There were 32,808 new cases of COVID-19 reported in the United States as of Sunday, according to the Johns Hopkins School of Medicine Coronavirus Resource Center. Overall statistics from the center show there have been over 34 million COVID-19 cases in the country since the start of an outbreak that has claimed over 600,000 U.S. lives.
As of Sunday, more than 164 million Americans were fully vaccinated, or 49.5% of the population, according to the Centers for Disease Control and Prevention.
In New York, Gov. Andrew M. Cuomo said 2,516 new positive cases were reported on Saturday, including 213 in Nassau County and 230 in Suffolk County.
The seven-day average of new positive COVID-19 cases on Long Island has ticked up steadily in recent days. It was 2.9% on Friday and Saturday, up from 2.7% on Thursday and 2.6% on Wednesday.
There were nine new deaths reported due to COVID-19 on Saturday, including one person in Nassau County.
"This virus has always been unpredictable, and in the face of the Delta variant, our hard-won progress is only as good as our determination to build on it," Cuomo said in a statement.
"The vaccine is free, safe and effective — and our strongest weapon in this ongoing fight.
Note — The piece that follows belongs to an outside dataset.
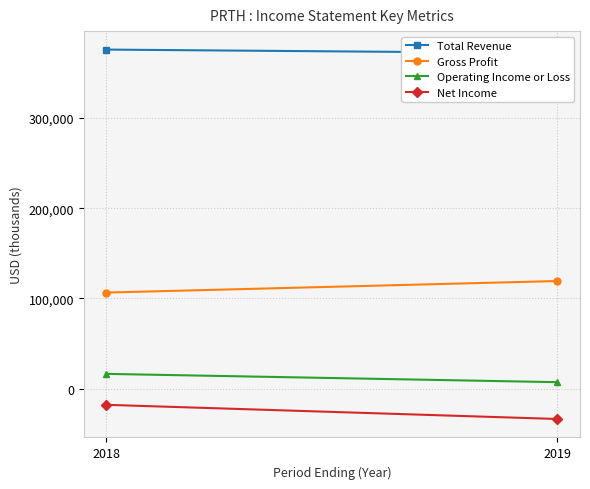

Which series has the widest spread of values?

Net Income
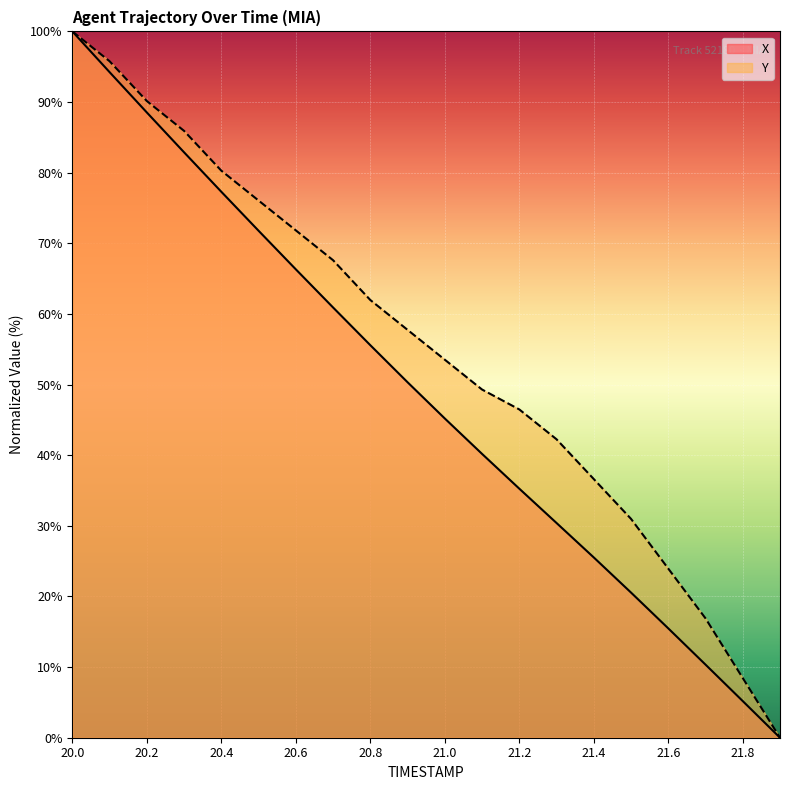

Rank the series at 20.0 from lowest to highest value.

X, Y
If you are still unvaccinated, you remain vulnerable and it is critical that you get your shot as quickly as possible."
State figures show 11 million people in New York have been fully vaccinated for COVID-19 — over 55% of the total population. On Sunday, Cuomo said 93,818 vaccine doses were administered in New York over the last 24 hours.
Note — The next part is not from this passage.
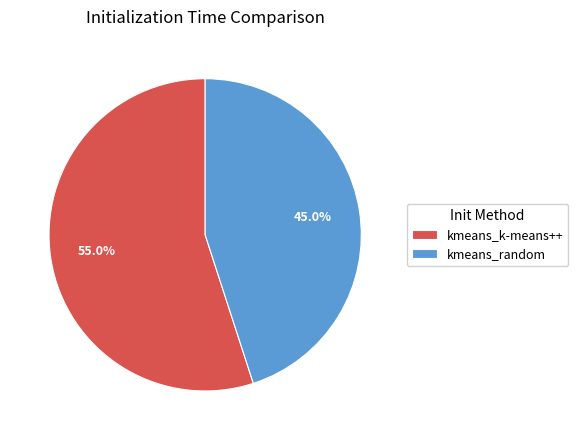

What is the ratio of the value at kmeans_random to the value at kmeans_k-means++?

0.8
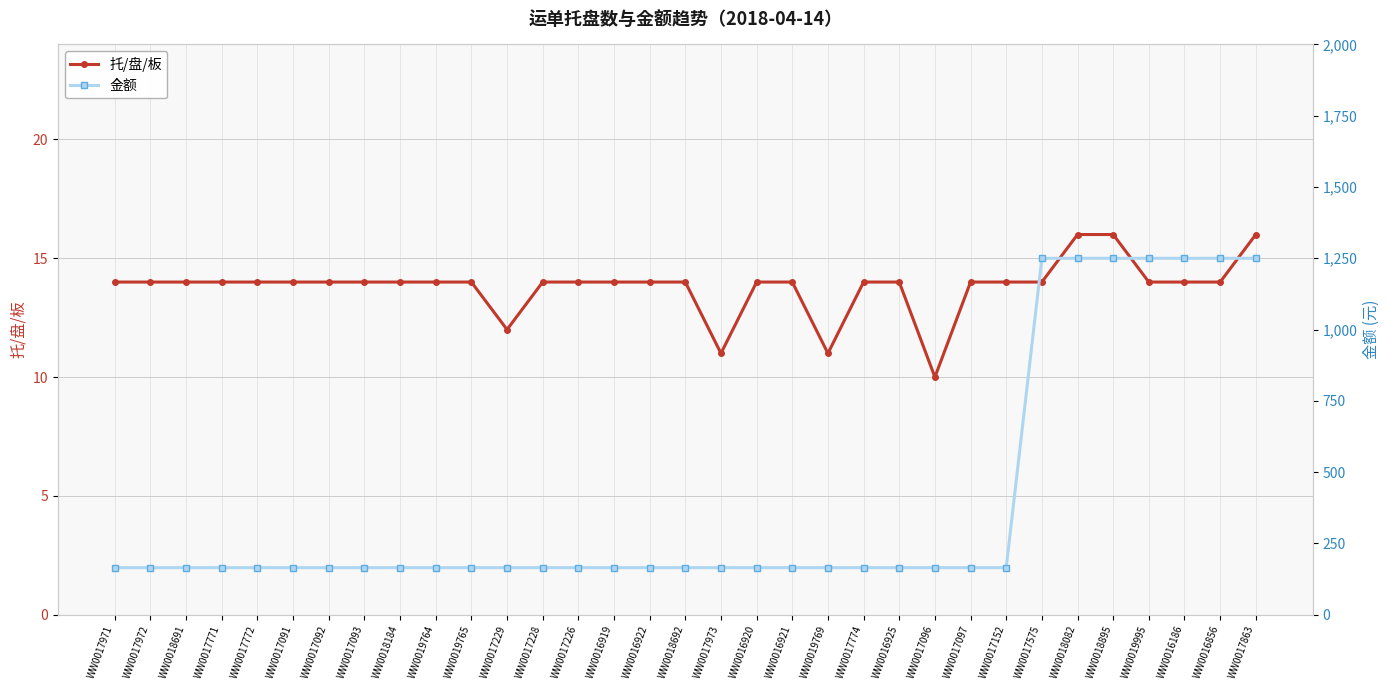

What are all the series names shown in the legend?

托/盘/板, 金额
Several state-run mass vaccination sites have closed as the state and local governments focus on smaller regions where vaccinations are low, but two remain open on Long Island at Stony Brook University and SUNY Old Westbury. Both have appointments available as well as walk-in appointments.
Appearing on CBS’ "Face the Nation" on Sunday, Fauci said the "pool of unvaccinated people and a virus that spreads very efficiently" has created "a very difficult situation" in the ongoing fight to eradicate the virus.
"We have 100 million people in this country … who are eligible to be vaccinated, who are not vaccinated," Fauci said. "We've really got to get those people to change their minds, make it easy for them, convince them, do something to get them to be vaccinated, because they are the ones that are propagating this outbreak."
Dr. Francis Collins, director of the National Institutes of Health, said during a Sunday interview on CNN’s "State of the Union" that he believed news of the delta variant’s high transmissibility would provide a "tipping point" for those on the fence about getting vaccinated.
Collin said the "silver lining of this is that people are waking up to this, and this may be a tipping point for those who have been hesitant to say, ‘OK, it's time.’" He added: "I hope that's what's happening. That's what desperately needs to happen if we're going to get this delta variant put back in its place."